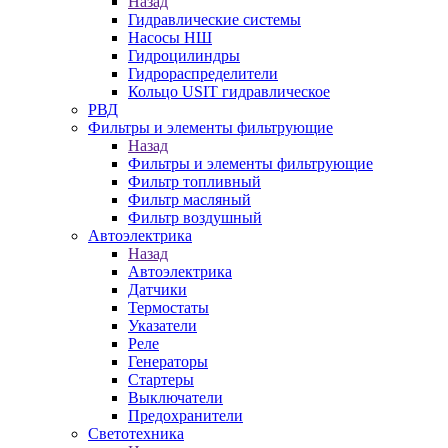
Назад
Гидравлические системы
Насосы НШ
Гидроцилиндры
Гидрораспределители
Кольцо USIT гидравлическое
РВД
Фильтры и элементы фильтрующие
Назад
Фильтры и элементы фильтрующие
Фильтр топливный
Фильтр масляный
Фильтр воздушный
Автоэлектрика
Назад
Автоэлектрика
Датчики
Термостаты
Указатели
Реле
Генераторы
Стартеры
Выключатели
Предохранители
Светотехника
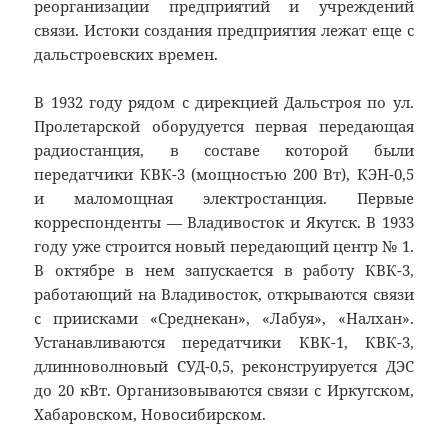
реорганизации предприятий и учреждений
связи. Истоки создания предприятия лежат еще с
дальстроевских времен.
В 1932 году рядом с дирекцией Дальстроя по ул.
Пролетарской оборудуется первая передающая
радиостанция, в составе которой были
передатчики КВК-3 (мощностью 200 Вт), КЭН-0,5
и маломощная электростанция. Первые
корреспонденты — Владивосток и Якутск. В 1933
году уже строится новый передающий центр № 1.
В октябре в нем запускается в работу КВК-3,
работающий на Владивосток, открываются связи
с приисками «Среднекан», «Лабуя», «Налхан».
Устанавливаются передатчики КВК-1, КВК-3,
длинноволновый СУД-0,5, реконструируется ДЭС
до 20 кВт. Организовываются связи с Иркутском,
Хабаровском, Новосибирском.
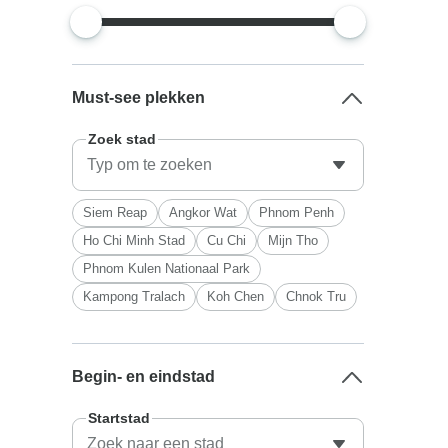
Must-see plekken
Zoek stad
Siem Reap
Angkor Wat
Phnom Penh
Ho Chi Minh Stad
Cu Chi
Mijn Tho
Phnom Kulen Nationaal Park
Kampong Tralach
Koh Chen
Chnok Tru
Begin- en eindstad
Startstad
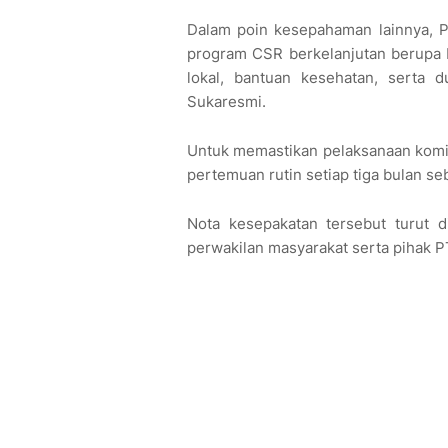
Dalam poin kesepahaman lainnya, 
program CSR berkelanjutan berupa ba
lokal, bantuan kesehatan, serta d
Sukaresmi.
Untuk memastikan pelaksanaan komi
pertemuan rutin setiap tiga bulan se
Nota kesepakatan tersebut turut d
perwakilan masyarakat serta pihak P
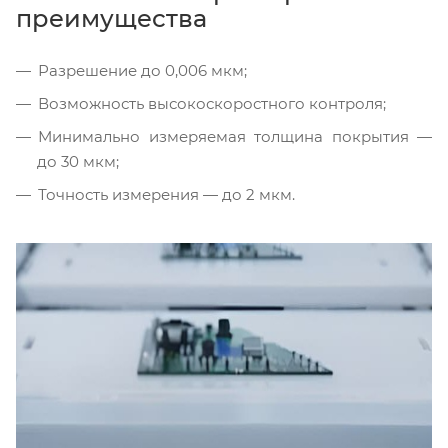
преимущества
Разрешение до 0,006 мкм;
Возможность высокоскоростного контроля;
Минимально измеряемая толщина покрытия —
до 30 мкм;
Точность измерения — до 2 мкм.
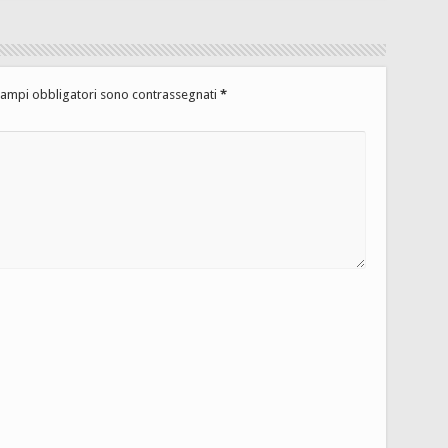
campi obbligatori sono contrassegnati
*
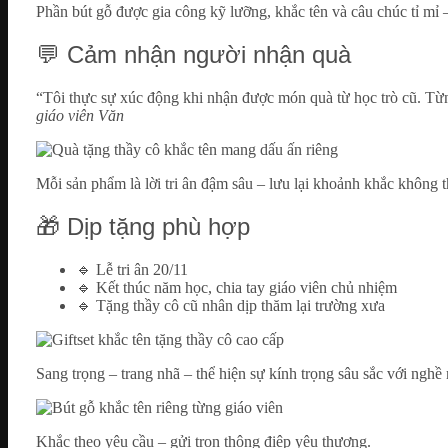
Phần bút gỗ được gia công kỹ lưỡng, khắc tên và câu chúc tỉ mỉ –
💬 Cảm nhận người nhận quà
“Tôi thực sự xúc động khi nhận được món quà từ học trò cũ. Từn
giáo viên Văn
Mỗi sản phẩm là lời tri ân đậm sâu – lưu lại khoảnh khắc không 
🎁 Dịp tặng phù hợp
🔹 Lễ tri ân 20/11
🔹 Kết thúc năm học, chia tay giáo viên chủ nhiệm
🔹 Tặng thầy cô cũ nhân dịp thăm lại trường xưa
Sang trọng – trang nhã – thể hiện sự kính trọng sâu sắc với nghề 
Khắc theo yêu cầu – gửi trọn thông điệp yêu thương.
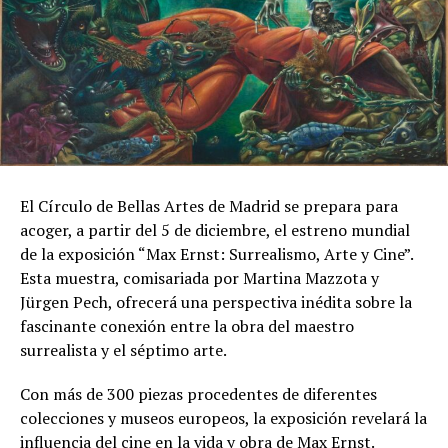
El Círculo de Bellas Artes de Madrid se prepara para
acoger, a partir del 5 de diciembre, el estreno mundial
de la exposición “Max Ernst: Surrealismo, Arte y Cine”.
Esta muestra, comisariada por Martina Mazzota y
Jürgen Pech, ofrecerá una perspectiva inédita sobre la
fascinante conexión entre la obra del maestro
surrealista y el séptimo arte.
Con más de 300 piezas procedentes de diferentes
colecciones y museos europeos, la exposición revelará la
influencia del cine en la vida y obra de Max Ernst.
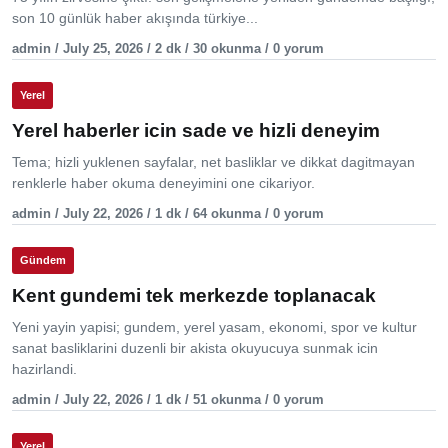
son 10 günlük haber akışında türkiye...
admin / July 25, 2026 / 2 dk / 30 okunma / 0 yorum
Yerel
Yerel haberler icin sade ve hizli deneyim
Tema; hizli yuklenen sayfalar, net basliklar ve dikkat dagitmayan
renklerle haber okuma deneyimini one cikariyor.
admin / July 22, 2026 / 1 dk / 64 okunma / 0 yorum
Gündem
Kent gundemi tek merkezde toplanacak
Yeni yayin yapisi; gundem, yerel yasam, ekonomi, spor ve kultur
sanat basliklarini duzenli bir akista okuyucuya sunmak icin
hazirlandi.
admin / July 22, 2026 / 1 dk / 51 okunma / 0 yorum
Yerel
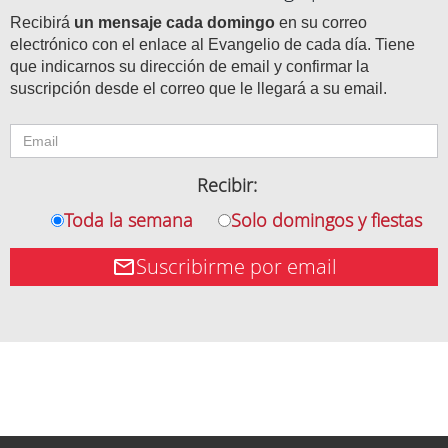
Recibirá
un mensaje cada domingo
en su correo
electrónico con el enlace al Evangelio de cada día. Tiene
que indicarnos su dirección de email y confirmar la
suscripción desde el correo que le llegará a su email.
Recibir:
Toda la semana
Solo domingos y fiestas
Suscribirme por email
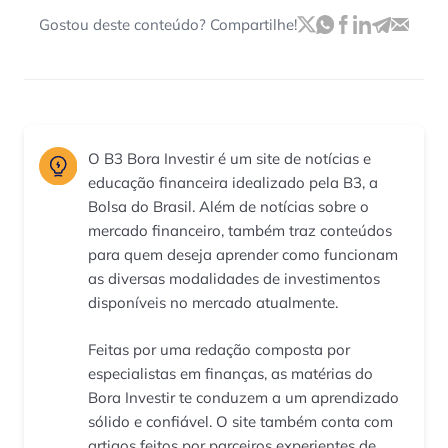
Gostou deste conteúdo? Compartilhe!
O B3 Bora Investir é um site de notícias e
educação financeira idealizado pela B3, a
Bolsa do Brasil. Além de notícias sobre o
mercado financeiro, também traz conteúdos
para quem deseja aprender como funcionam
as diversas modalidades de investimentos
disponíveis no mercado atualmente.
Feitas por uma redação composta por
especialistas em finanças, as matérias do
Bora Investir te conduzem a um aprendizado
sólido e confiável. O site também conta com
artigos feitos por parceiros experientes de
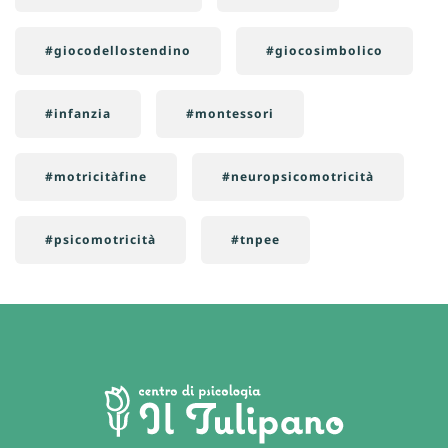
#giocodellostendino
#giocosimbolico
#infanzia
#montessori
#motricitàfine
#neuropsicomotricità
#psicomotricità
#tnpee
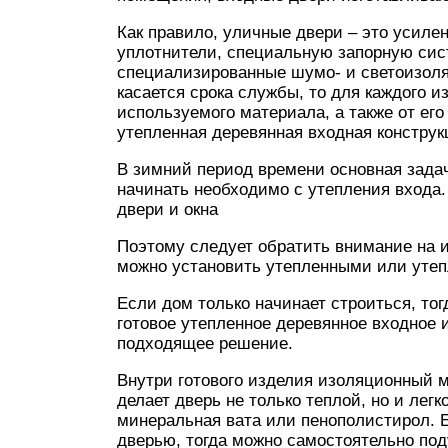
Как правило, уличные двери – это усил
уплотнители, специальную запорную сист
специализированные шумо- и светоизоля
касается срока службы, то для каждого и
используемого материала, а также от его
утепленная деревянная входная конструк
В зимний период времени основная задач
начинать необходимо с утепления входа.
двери и окна
Поэтому следует обратить внимание на 
можно установить утепленными или уте
Если дом только начинает строиться, то
готовое утепленное деревянное входное 
подходящее решение.
Внутри готового изделия изоляционный 
делает дверь не только теплой, но и легк
минеральная вата или пенополистирол. 
дверью, тогда можно самостоятельно под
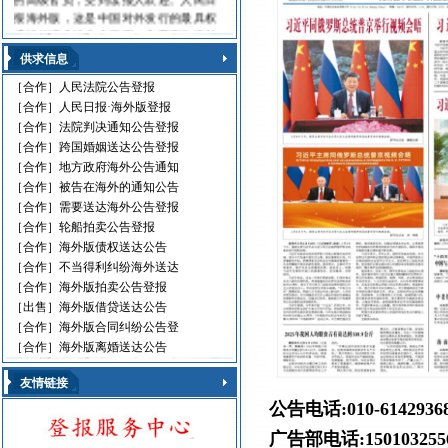
报海外版，这是中国对外发行的最具权
威性的综合性中文日报，主要面向海外
华人、华侨、港澳台同胞和在各国，发
供求信息
行80多个国家和地区。
人民日报刊登010-61429368
［合作］
人民法院公告登报
［合作］
人民日报·海外版登报
遗失声明 环保公告
［合作］
法院判决通知公告登报
减资公告 挂失声明
［合作］
跨国婚姻送达公告登报
股份转让 政府通文
［合作］
地方政府海外公告通知
判决公告 律师声明
［合作］
被告在海外的通知公告
通告广告 企业注销
［合作］
需要送达海外公告登报
维权公告 解除声明
［合作］
轮船拍卖公告登报
迁址公告 法院公告
开庭传票 海事文书
［合作］
海外版债权送达公告
［合作］
不当得利纠纷海外送达
［合作］
海外版拍卖公告登报
［出售］
海外版借贷送达公告
［合作］
海外版合同纠纷公告登
［合作］
海外版离婚送达公告
友情链接
公告电话:010-614293
广告部电话:150103255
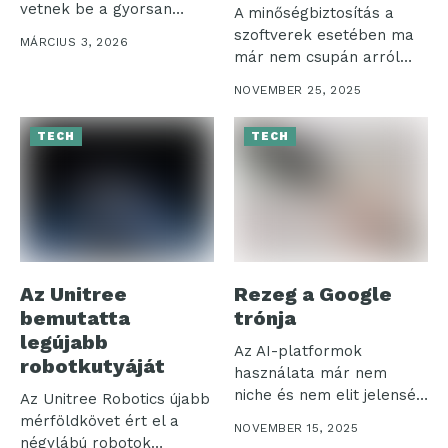
vetnek be a gyorsan
A minőségbiztosítás a
változó
szoftverek esetében ma
MÁRCIUS 3, 2026
kiberfenyegetések...
már nem csupán arról
szól, hogy...
NOVEMBER 25, 2025
TECH
TECH
Az Unitree
Rezeg a Google
bemutatta
trónja
legújabb
Az AI-platformok
robotkutyáját
használata már nem
niche és nem elit jelenség
Az Unitree Robotics újabb
Magyarországon –...
mérföldkövet ért el a
NOVEMBER 15, 2025
négylábú robotok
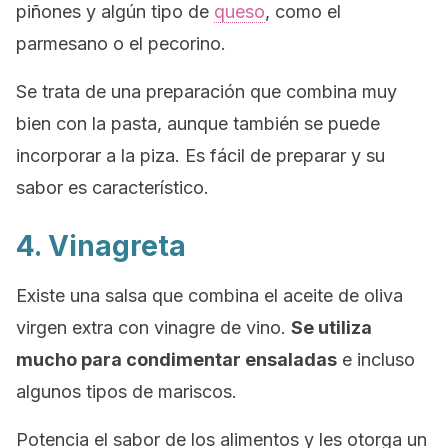
piñones y algún tipo de
queso
, como el
parmesano o el
pecorino
.
Se trata de una preparación que combina muy
bien con la pasta, aunque también se puede
incorporar a la piza. Es fácil de preparar y su
sabor es característico.
4. Vinagreta
Existe una salsa que combina el aceite de oliva
virgen extra con vinagre de vino.
Se utiliza
mucho para condimentar ensaladas
e incluso
algunos tipos de mariscos.
Potencia el sabor de los alimentos y les otorga un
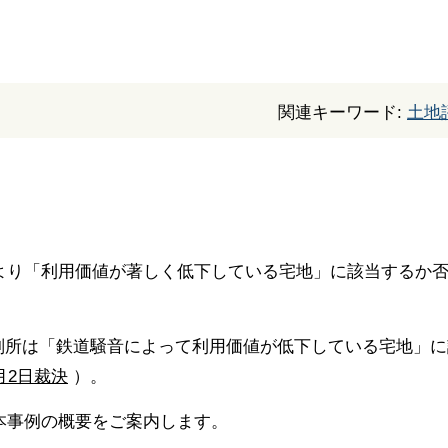
関連キーワード:
土地
より「利用価値が著しく低下している宅地」に該当するか
判所は「鉄道騒音によって利用価値が低下している宅地」に
月2日裁決
）。
本事例の概要をご案内します。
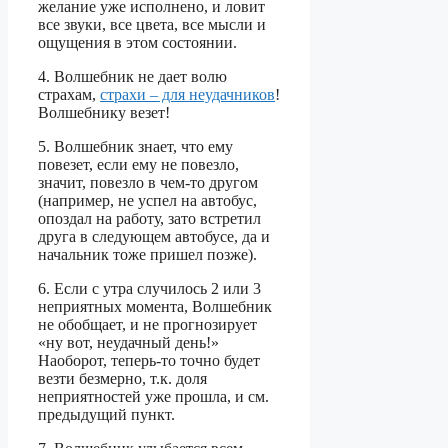
желание уже исполнено, и ловит
все звуки, все цвета, все мысли и
ощущения в этом состоянии.
4. Волшебник не дает волю
страхам,
страхи – для неудачников
!
Волшебнику везет!
5. Волшебник знает, что ему
повезет, если ему не повезло,
значит, повезло в чем-то другом
(например, не успел на автобус,
опоздал на работу, зато встретил
друга в следующем автобусе, да и
начальник тоже пришел позже).
6. Если с утра случилось 2 или 3
неприятных момента, Волшебник
не обобщает, и не прогнозирует
«ну вот, неудачный день!»
Наоборот, теперь-то точно будет
везти безмерно, т.к. доля
неприятностей уже прошла, и см.
предыдущий пункт.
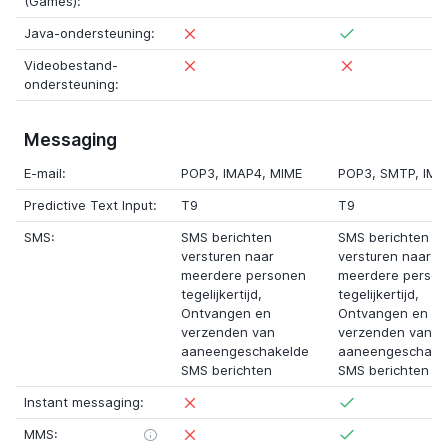
(Games):
Java-ondersteuning:
Videobestand-
ondersteuning:
Messaging
E-mail:
POP3
,
IMAP4
,
MIME
POP3
,
SMTP
,
IMA
Predictive Text Input:
T9
T9
SMS:
SMS berichten
SMS berichten
versturen naar
versturen naar
meerdere personen
meerdere perso
tegelijkertijd,
tegelijkertijd,
Ontvangen en
Ontvangen en
verzenden van
verzenden van
aaneengeschakelde
aaneengeschake
SMS berichten
SMS berichten
Instant messaging:
MMS:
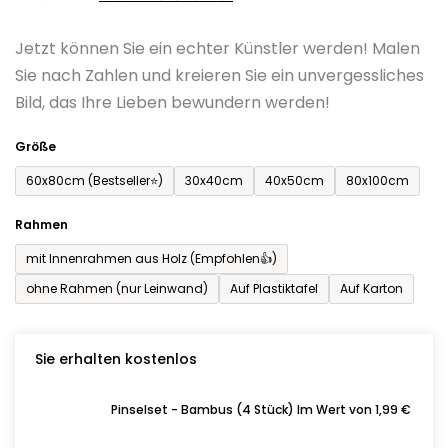
0,0
Jetzt können Sie ein echter Künstler werden! Malen
von
Sie nach Zahlen und kreieren Sie ein unvergessliches
5
Bild, das Ihre Lieben bewundern werden!
Sternen.
Größe
60x80cm (Bestseller⭐)
30x40cm
40x50cm
80x100cm
Rahmen
mit Innenrahmen aus Holz (Empfohlen👍)
ohne Rahmen (nur Leinwand)
Auf Plastiktafel
Auf Karton
Sie erhalten kostenlos
Pinselset - Bambus (4 Stück) Im Wert von 1,99 €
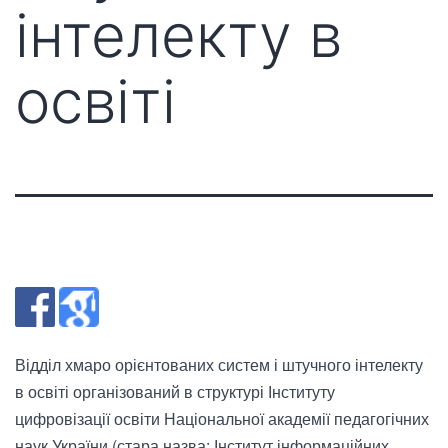
інтелекту в
освіті
Відділ хмаро орієнтованих систем і штучного інтелекту
в освіті організований в структурі Інституту
цифровізації освіти Національної академії педагогічних
наук України (стара назва: Інститут інформаційних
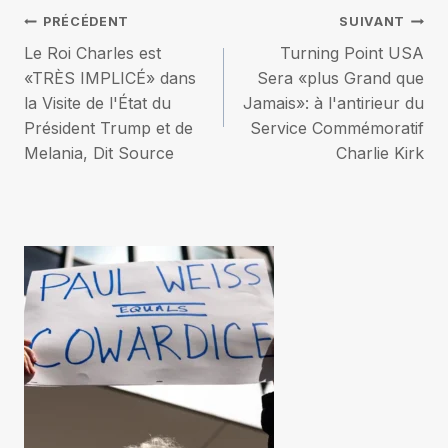
Navigation
PRÉCÉDENT
SUIVANT
Le Roi Charles est
Turning Point USA
de
«TRÈS IMPLICÉ» dans
Sera «plus Grand que
la Visite de l'État du
Jamais»: à l'antirieur du
l’article
Président Trump et de
Service Commémoratif
Melania, Dit Source
Charlie Kirk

....................

(Instructions for the task) Take the lines above from the top of the records through the one with "и маломощная электростанция. Первые" and repeat them exactly, without any pictures.

(Output for this exercise)
Назад
Гидравлические системы
Насосы НШ
Гидроцилиндры
Гидрораспределители
Кольцо USIT гидравлическое
РВД
Фильтры и элементы фильтрующие
Назад
Фильтры и элементы фильтрующие
Фильтр топливный
Фильтр масляный
Фильтр воздушный
Автоэлектрика
Назад
Автоэлектрика
Датчики
Термостаты
Указатели
Реле
Генераторы
Стартеры
Выключатели
Предохранители
Светотехника
реорганизации предприятий и учреждений
связи. Истоки создания предприятия лежат еще с
дальстроевских времен.
В 1932 году рядом с дирекцией Дальстроя по ул.
Пролетарской оборудуется первая передающая
радиостанция, в составе которой были
передатчики КВК-3 (мощностью 200 Вт), КЭН-0,5
и маломощная электростанция. Первые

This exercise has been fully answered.